Up near Capella, north of Emerald in Queensland, cattle farmers Mick and Margaret Shaw took on the Kestrel mine, objecting to Pacific Coal (Rio Tinto) wanting surface rights to mine under part of their mining lease, which extends over a fifth of the Shaws’ cattle property.
They had seen the results of longwall mining under a neighbour’s property — cracking, subsidence, water running the wrong way. Their objections were dismissed by the Land and Resources Court; they appealed and won, since it was found that ‘the mining lease contained a fatal flaw, a technical error that made it invalid in relation to the Shaws’ land’.
But then the Queensland Minister for Natural Resources said:
“The State’s interests in extracting its minerals resources for the benefit of the people were at risk” and so ‘they granted the company surface rights, not just to the small portion it had originally applied for but to all of the lease area on the Shaws’ land’. (ABC 7:30 Report 14.8.2002)
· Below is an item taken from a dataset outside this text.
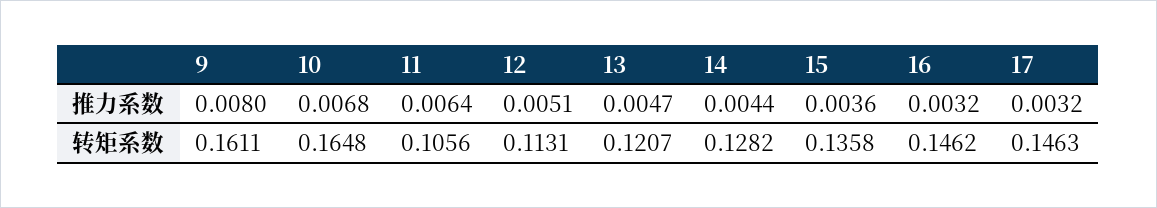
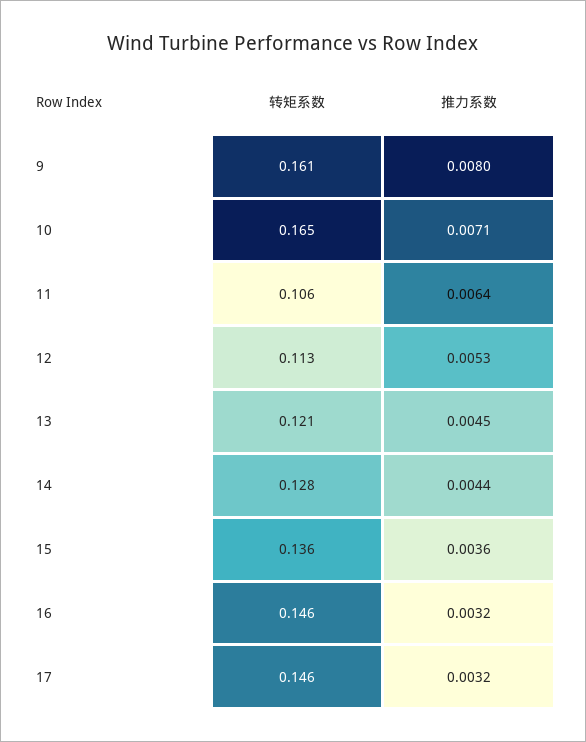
10, 推力系数: 0.0068 -> 0.0071
12, 推力系数: 0.0051 -> 0.0053
13, 推力系数: 0.0047 -> 0.0045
The Shaws felt this would make their property unviable, and the company should buy them out. But, as always, the company assured the government that the level of subsidence here would be ‘minimal’.
Local organic farmer Paul Murphy showed me that rollercoaster of a road at the top of this post, which demonstrates the ‘minimal subsidence’, 12 years after mining; two-metre deep dips — still sinking and constantly being repaired…
…and one other visible impact of those old longwalls — bands of dying established trees over the 265-metre longwall bands but not over the 30-metre gaps in between.
The mine owns most of the land now and leases it out, and I suppose they’d say that this most un-idyllic pastoral scene proves that agriculture and mining can co-exist.
Of course, if people complain about underground mining, there are plenty of old overburden dumps left unshaped and unrehabilitated — in which Queensland abounds — for them to refresh their memories and choose which they found least invasive. There is never a choice for neither.